Dalla prossima settimana si potranno probabilmente fornire dati anche di tutte le altre regioni e la stima è che verranno pubblicati con cadenza settimanale, nel bollettino ISS del venerdì.

Le residenze sanitarie per anziani Rsa, la famiglia, gli ospedali e, al quarto posto, il luogo di lavoro. È qui che si concentra la maggioranza dei casi di Covid-19 e sono questi, dunque, alcuni ambiti che vanno monitorati con particolare attenzione. L’allerta arriva dal presidente dell’Istituto superiore di sanità (Iss) Silvio Brusaferro che, nella settimanale conferenza stampa sull’andamento epidemiologico dei contagi da SarsCov2, apre ad un cauto ottimismo: il trend è in «netto miglioramento ma - avverte - è necessaria estrema prudenza».

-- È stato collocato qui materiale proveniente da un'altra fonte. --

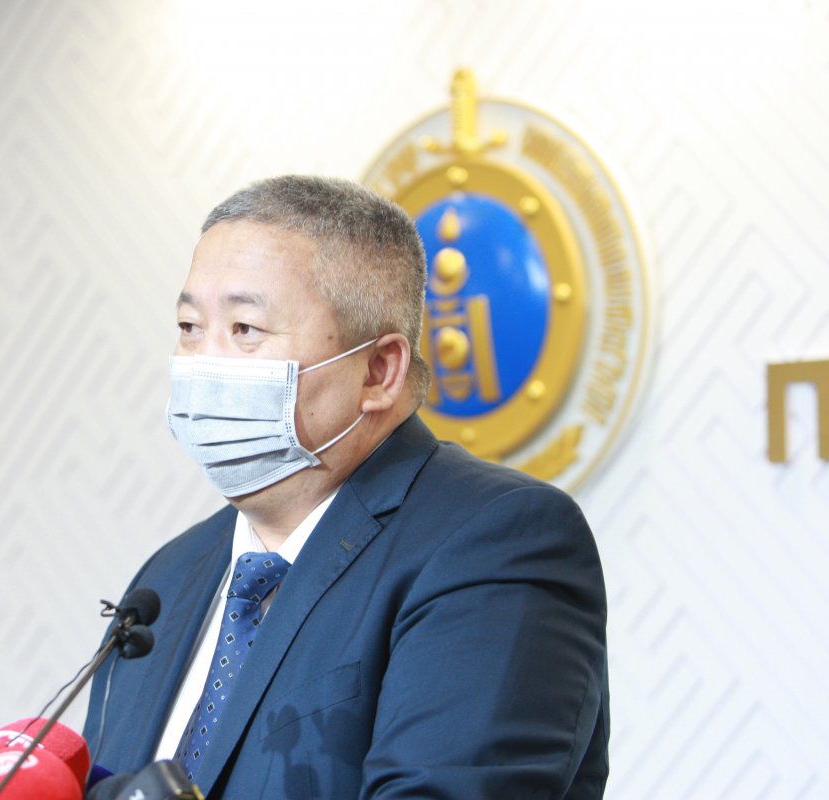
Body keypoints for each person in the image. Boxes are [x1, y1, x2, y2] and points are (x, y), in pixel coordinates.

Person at [83, 176, 609, 799]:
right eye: (190, 326)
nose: (202, 362)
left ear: (379, 371)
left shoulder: (497, 542)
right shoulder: (167, 579)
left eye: (245, 328)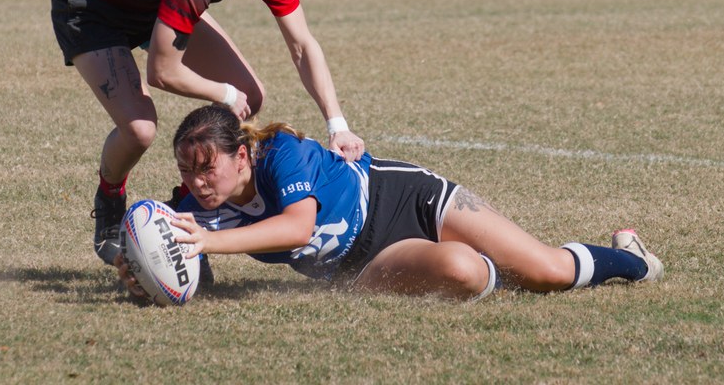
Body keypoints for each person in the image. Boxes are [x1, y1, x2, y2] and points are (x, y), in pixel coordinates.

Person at [50, 0, 365, 267]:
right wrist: (224, 94)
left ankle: (185, 210)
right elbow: (162, 71)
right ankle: (110, 198)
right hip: (91, 6)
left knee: (251, 94)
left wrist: (337, 124)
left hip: (154, 0)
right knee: (140, 130)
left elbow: (302, 43)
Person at [118, 103, 664, 301]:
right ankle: (493, 271)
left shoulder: (282, 152)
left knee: (547, 272)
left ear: (241, 155)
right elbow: (182, 262)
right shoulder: (194, 206)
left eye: (206, 167)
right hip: (362, 265)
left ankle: (633, 258)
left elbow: (297, 228)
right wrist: (143, 269)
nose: (196, 181)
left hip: (406, 199)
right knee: (464, 272)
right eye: (186, 170)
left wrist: (208, 242)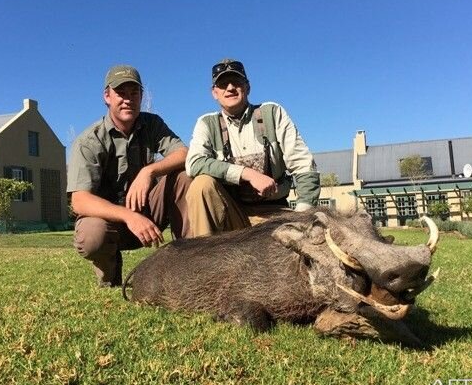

La maggiore concentrazione dei casi «si ha nelle Rsa, a livello familiare e al lavoro», ha affermato Brusaferro. Secondo lo studio preliminare sulle fonti di infezione condotto dall’Iss, infatti, su circa 4500 casi notificati tra l’1 e il 23 aprile, Il 44,1% delle infezioni si è verificato in una Rsa, il 24,7% in ambito familiare, il 10,8% in ospedale o ambulatorio e il 4,2% sul luogo di lavoro. Proprio le Rsa, ha rilevato il presidente Iss, «rappresentano il punto debole rispetto all’epidemia in corso, ma questo sta accadendo in tutti i Paesi e non solo in Italia». Tuttavia «da subito - ha tenuto a sottolineare Brusaferro - si è specificato che queste strutture andavano protette ed una delle misure più importanti, ai primi di marzo, è stato raccomandare il blocco delle visite nelle Rsa». Proteggere i nostri anziani, ha aggiunto, «resta una priorità assoluta, anche in virtù dellèeterogeneità di queste strutture, che sono sia riabilitative sia residenziali. È il tratto debole della lotta al SarsCov2».

Quanto all’andamento generale dell’epidemia, emerge un cauto ottimismo. La situazione epidemiologica, spiega, «è nettamente migliorata anche se ci sono ancora 106 zone rosse. Si riducono i sintomatici ed i pazienti gravi ma c’è una circolazione del virus che continua e di cui tener conto, e ci vuole cautela nelle misure di riapertura. Il numero di casi si sta riducendo dappertutto, ma la prudenza rispetto alle misure di riapertura è necessaria - avverte - perché la situazione è diversificata nel Paese, ci sono aree a bassa, media e alta circolazione del virus ma ci sono focolai anche in aree a bassa circolazione».